- ПРЕДОСТАВЛЕННЫЙ ТЕКСТ -
-*-
Обиделся мой добрый мещерский знакомец, горько усмехнулся и замолчал.

— Кому она, моя правда и моя боль нужна? — спросил он меня как-то поздним вечером, когда заря отгорела, небо сделалось серым, а камыши — темными, тревожными. — Она только мне одному и нужна. О такой правде говорят, да и то негромко, а писать — так у нас все больше о кавалерах пишут, инвалидов вроде бы и нет совсем на Руси…

Был этот разговор в те трудные времена, когда Рязань, по одному росчерку ларионовского пера, успела «перегнать» Америку по молоку и маслу. Эту страшную кривду порушили слова суровой, мужественной и честной правды. Мы знаем, чьи это были слова, и благодарны за них. Значит, нужна боль и правда Анатолия Ивановича, значит, знают о ней и борются за нее, за правду трудового крестьянина, за колхозную правду.

И Ваш роман, Михайло Афанасьевич, тоже, по-моему твердому убеждению, звучит сегодня как боевой партийный документ, направленный против тех, которые «петухами»: «…пропел, — а там хоть и не рассветай!» Ваш роман — о событиях последнего военного года; но это — по первому прочтению. Вопросы, поднятые Вами, важны сегодня и, пожалуй, даже более важны, чем вчера.

Признаться, я радовался за Анатолия Ивановича, когда читал «Правду и Кривду». Разговоры ваших героев — не н а п и с а н ы, о н и — з а п и с а н ы. Публицистичность в романах хороша тогда, когда она лежит в ткани вещи, когда она рождена поведением, поступками и ОБЩЕЙ ПРАВДОЙ героев. Когда она звучит менторским авторским насилием — право же, тогда она стреляет вхолостую или же достигает результатов, обратных замыслу автора.

Я представляю себе, как много людей с болью, но и с радостью прочтут Ваши строки, которые мне хочется процитировать целиком: «…Что же остается делать мужику, когда после уборки он все свои трудодни выносит со склада в одном мешочке или в котомке? Либо пухнуть с голоду, либо как-нибудь выкручиваться и лукавить, теряя и достоинство и сердце. Вот и начинает он выкручиваться как может, как умеет: один что видит, то и тащит по ночам с колхозного поля и даже не считает это кражей; другой, согнувшись в три погибели, прет на базар овощи и становится рядом с барышницей или торговкой не гордым земледельцем, а сгорбившимся мешочником, а третий бросает землю, ищет более надежный хлеб, идет хоть в сторожа, будь оно неладно! Вот так и черствеет, озлобляется сердце земледельца и черствеет без его ласки земля.

Об этом мы стараемся меньше писать, но от всего этого мы в конце концов теряем больше хлеба, чем его надо на потребление, теряем человеческую веру в силу коллектива, отрываем земледельца от великой общей радости, и он выталкивается на узенькую дорожку — с широкого поля на свой приусадебный клочок. Арифметика — наука для всех, но с арифметикой колхозного трудодня мы не справились».
-*-
- ЗАДАЧИ -
[a] Переведите на английский язык предложение из текста: «Мы знаем, чьи это были слова, и благодарны за них».
[b] Выпишите из текста фрагмент между словами «И Ваш роман, Михайло» и «обратных замыслу автора.», включая сами эти слова.
Далее приводится самостоятельный материал, существующий отдельно от текста.

- ИСХОДНЫЕ ДАННЫЕ -
-*-
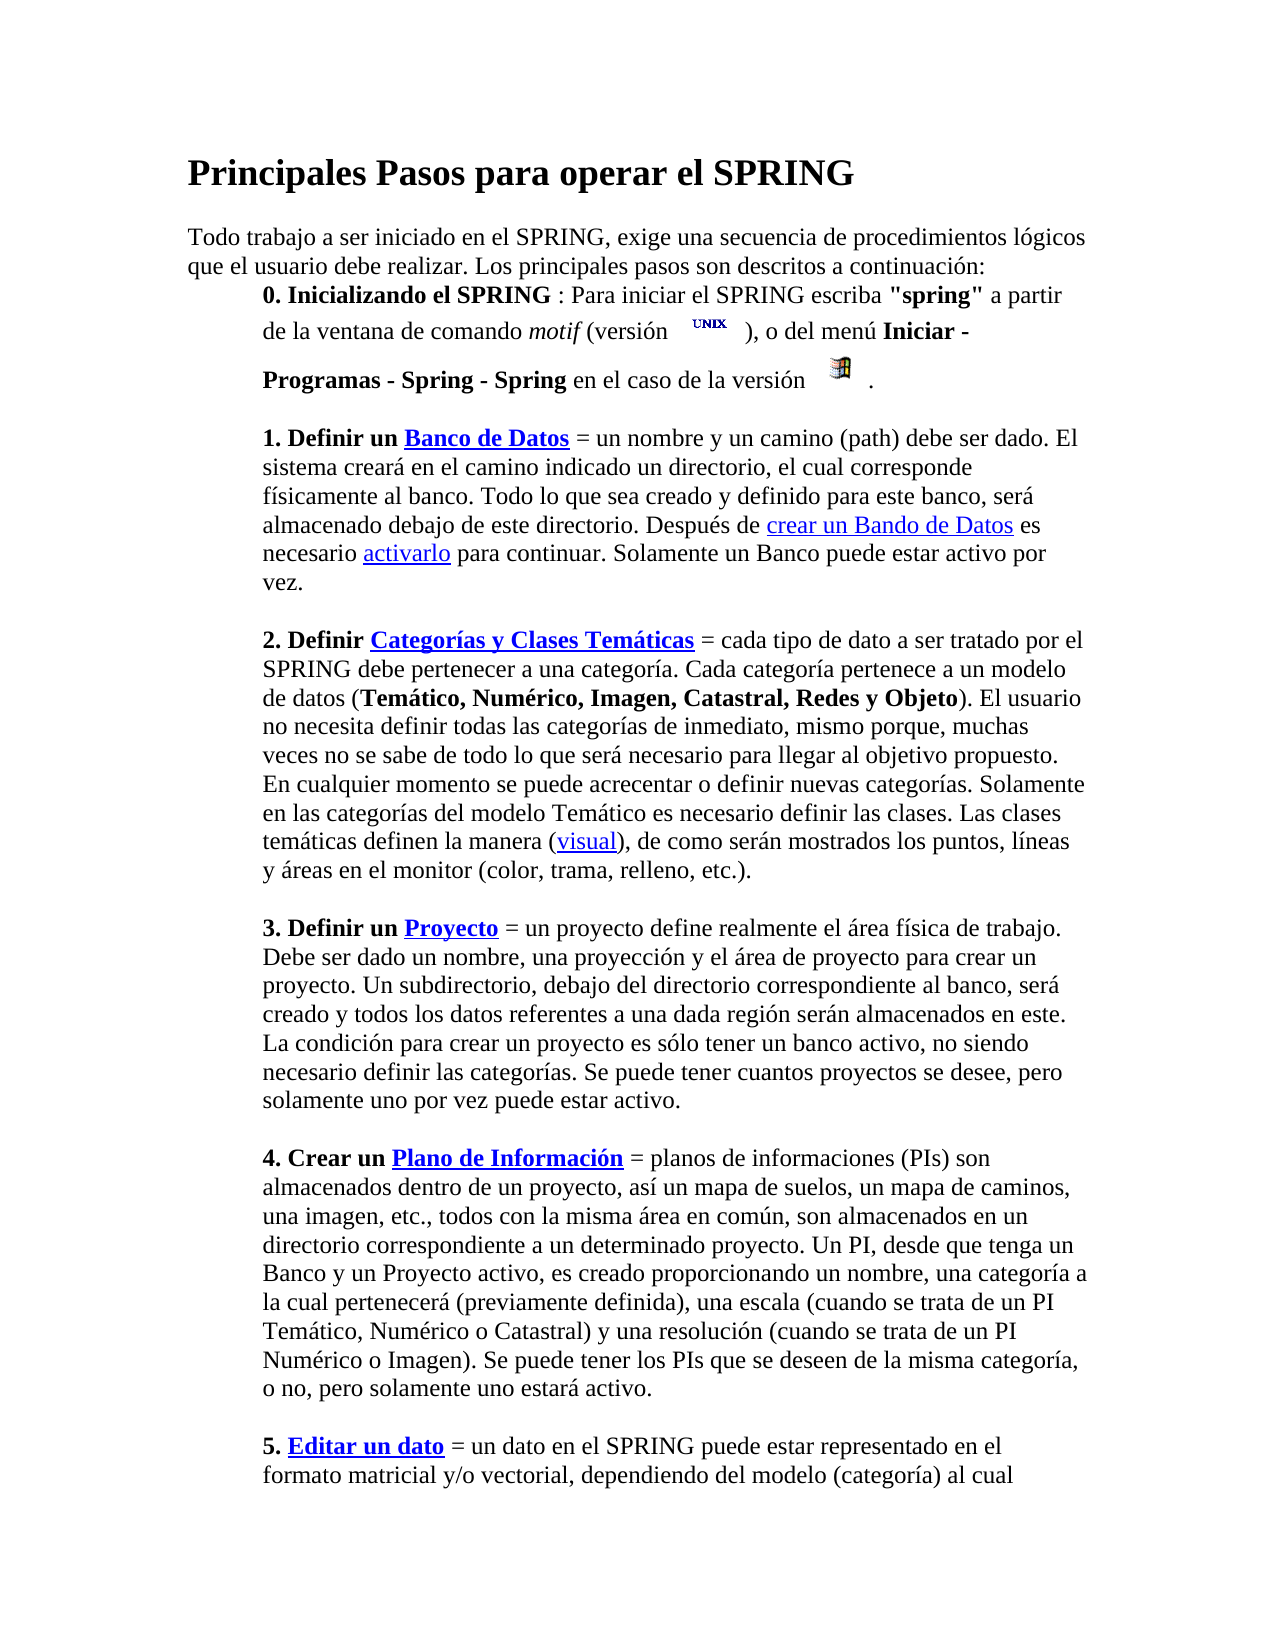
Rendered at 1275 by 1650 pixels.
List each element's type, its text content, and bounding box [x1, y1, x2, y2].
-*-
- РЕЗУЛЬТАТЫ ВЫПОЛНЕНИЯ -
[a] We know whose words these were, and we are grateful for them.

[b]
И Ваш роман, Михайло Афанасьевич, тоже, по-моему твердому убеждению, звучит сегодня как боевой партийный документ, направленный против тех, которые «петухами»: «…пропел, — а там хоть и не рассветай!» Ваш роман — о событиях последнего военного года; но это — по первому прочтению. Вопросы, поднятые Вами, важны сегодня и, пожалуй, даже более важны, чем вчера.

Признаться, я радовался за Анатолия Ивановича, когда читал «Правду и Кривду». Разговоры ваших героев — не н а п и с а н ы, о н и — з а п и с а н ы. Публицистичность в романах хороша тогда, когда она лежит в ткани вещи, когда она рождена поведением, поступками и ОБЩЕЙ ПРАВДОЙ героев. Когда она звучит менторским авторским насилием — право же, тогда она стреляет вхолостую или же достигает результатов, обратных замыслу автора.